Nel giudizio di opposizione a decreto ingiuntivo, la proposizione da parte dell'opposto nella comparsa di risposta di domande alternative a quella introdotta in via monitoria è ammissibile se tali domande trovano il loro fondamento nel medesimo interesse che aveva sostenuto la proposizione del ricorso per decreto ingiuntivo.

Questo, in sintesi, il principio affermato dalle Sezioni Unite, con sentenza del 15 ottobre 2024, n. 26727.

La vicenda processuale trae origine dal decreto ingiuntivo emesso in favore di una S.r.l. nei confronti dell’Azienda Sanitaria Locale e della Regione ed avente ad oggetto il pagamento di prestazioni sanitarie. A fronte dell’opposizione proposta dalle debitrici, nell’ambito delle quali entrambi avevano eccepito l’invalidità del contratto da cui sarebbe scaturita la prestazione dedotta in giudizio, la creditrice aveva proposto domanda riconvenzionale avente ad oggetto l’accertamento, in via subordinata, del diritto al risarcimento del danno da responsabilità precontrattuale ovvero, in via ulteriormente subordinata, l’accertamento di un ingiustificato arricchimento.

I giudici del merito avevano ritenuto inammissibili le domande riconvenzionali dell’opposto non essendo le stesse conseguenti ad una domanda riconvenzionale proposta dalle opponenti (convenute sostanziali).

+ + + +

> **CONSEGNA 1**:
Raccogli tutte le righe dei record che contengono la stringa "date". Maiuscole e minuscole contano.

> **RECORD ELENCATI**:

+ + + +

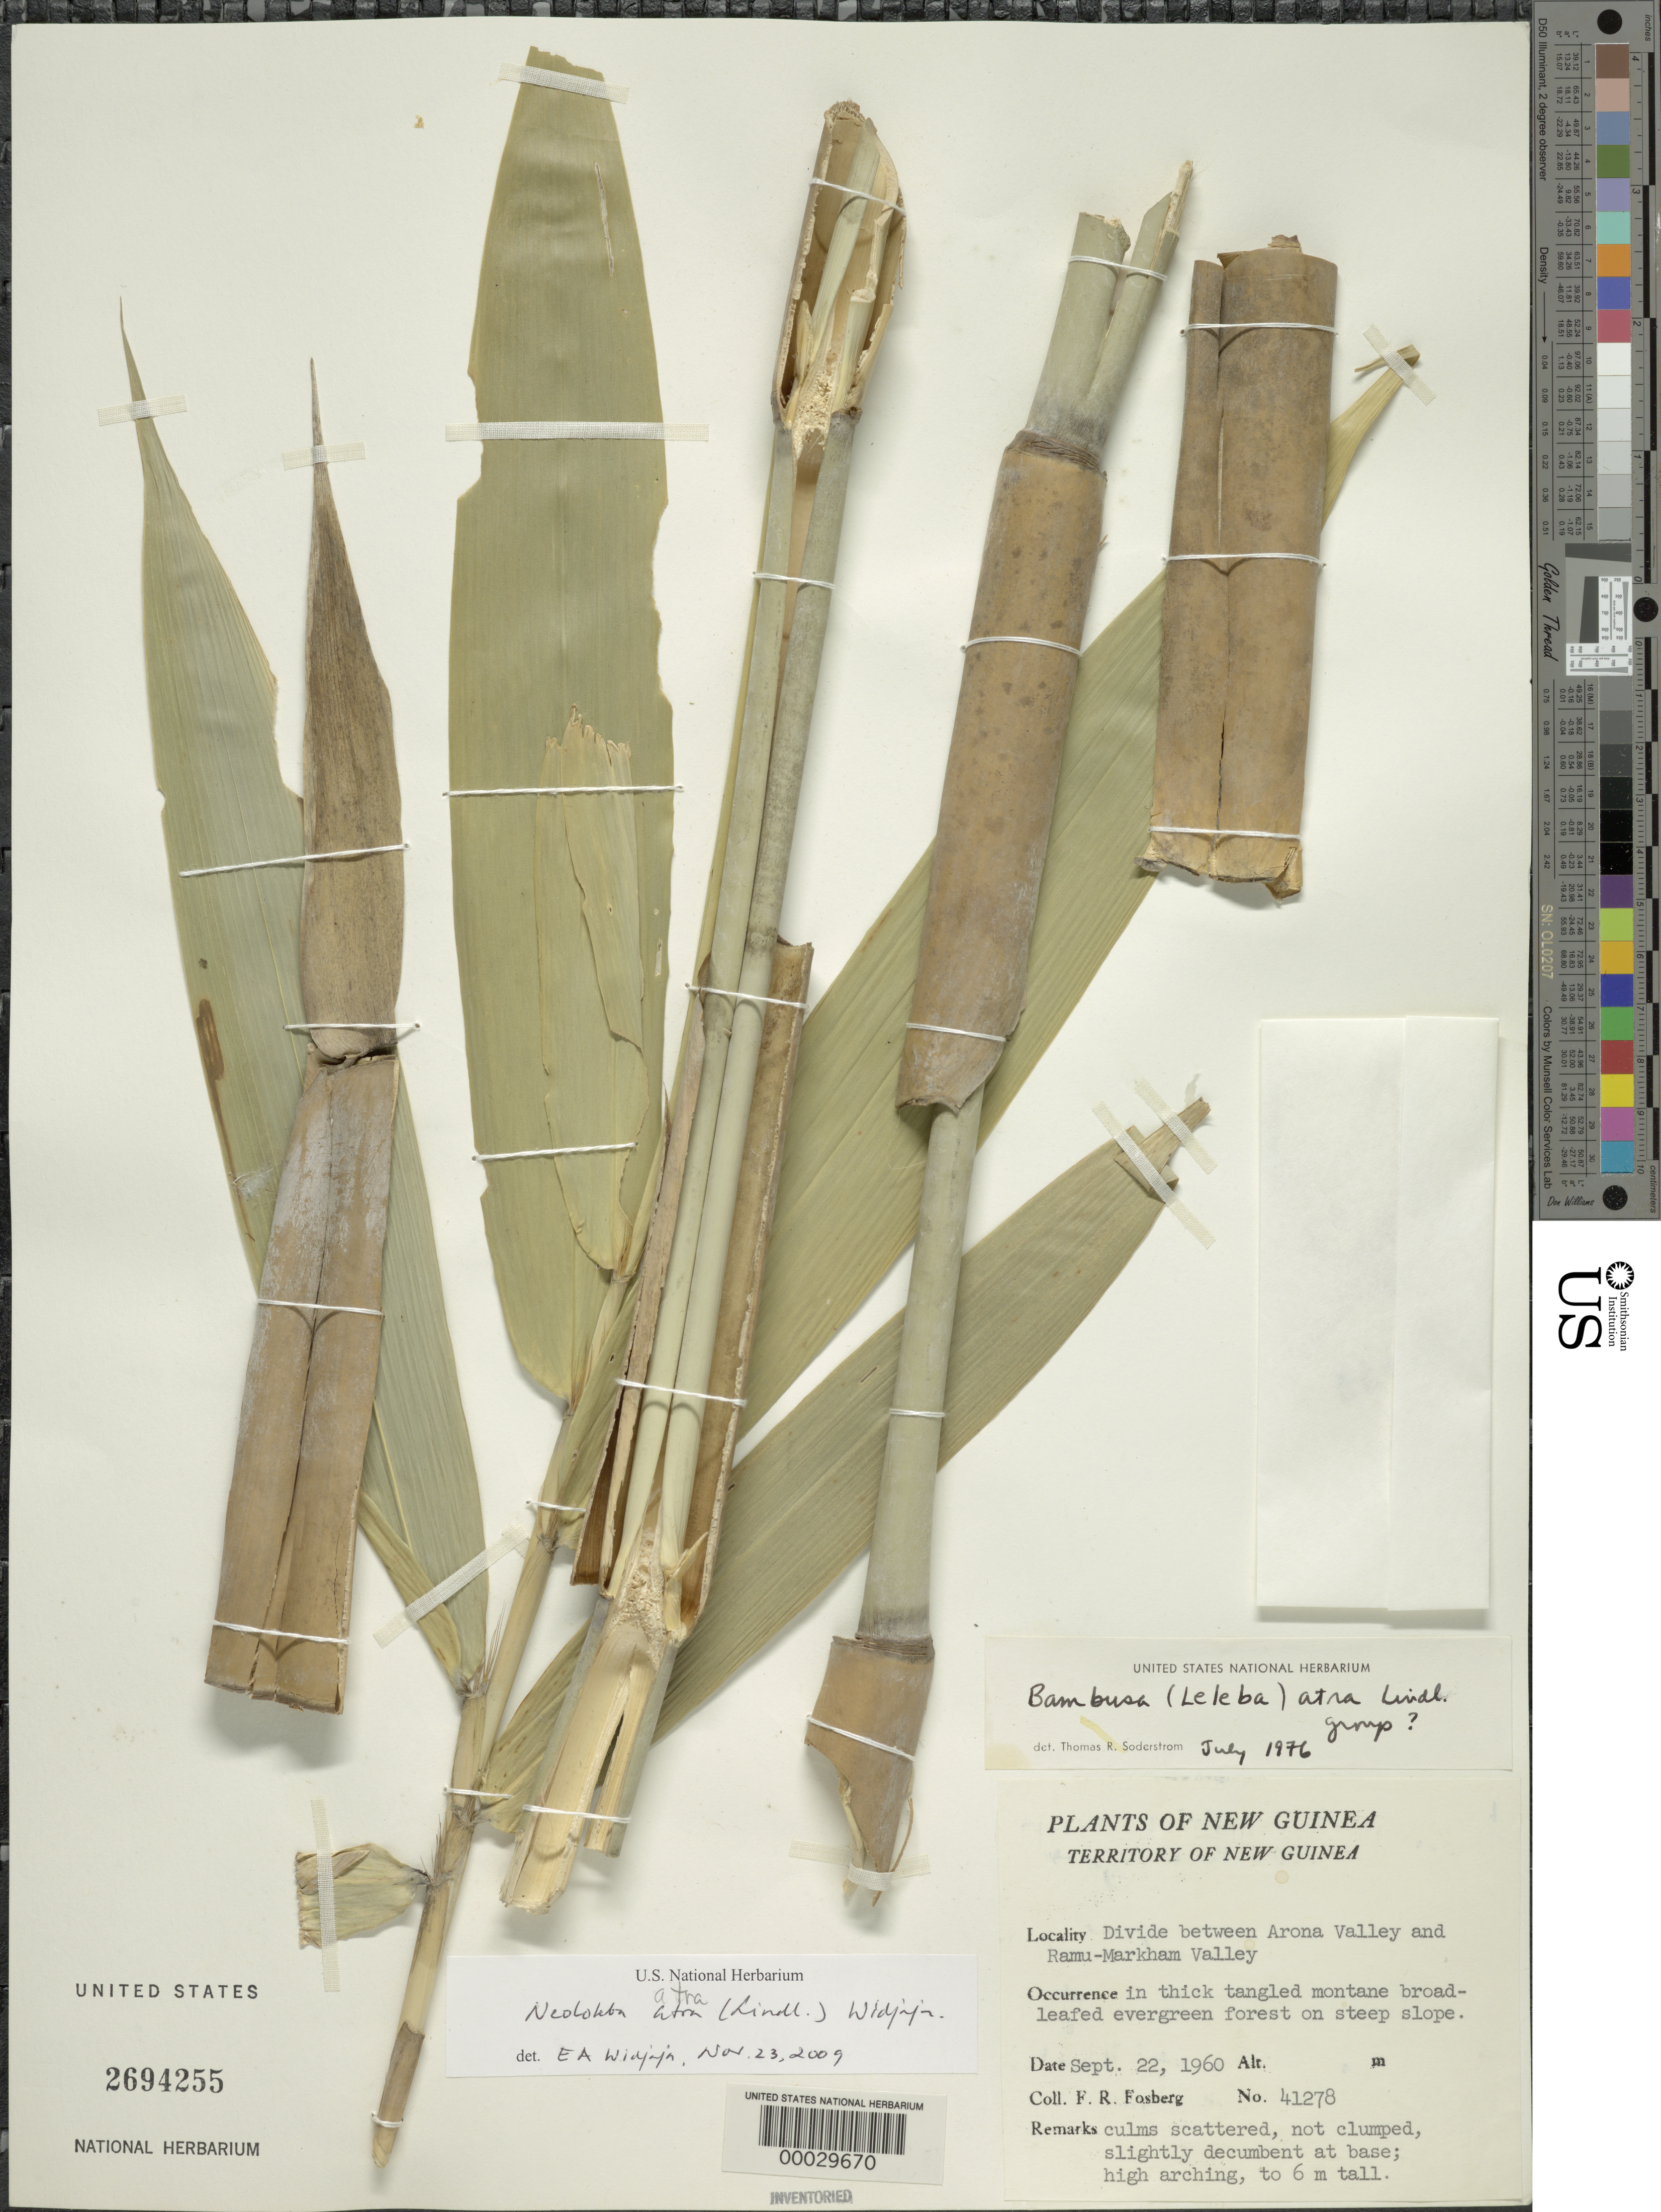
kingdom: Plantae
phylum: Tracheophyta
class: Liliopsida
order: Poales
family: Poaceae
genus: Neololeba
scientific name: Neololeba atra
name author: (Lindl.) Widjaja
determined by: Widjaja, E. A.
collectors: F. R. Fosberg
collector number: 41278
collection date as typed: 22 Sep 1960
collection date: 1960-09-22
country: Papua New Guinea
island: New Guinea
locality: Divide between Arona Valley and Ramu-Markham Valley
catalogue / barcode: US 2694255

+ + + +

> **CONSEGNA 2**:
Secondo il testo sul decreto ingiuntivo, con quale sentenza e in quale data le Sezioni Unite hanno affermato il principio?

> **RISPOSTA CORRETTA 1**:
collection date as typed: 22 Sep 1960
collection date: 1960-09-22

> **RISPOSTA CORRETTA 2**:
Con la sentenza n. 26727 del 15 ottobre 2024.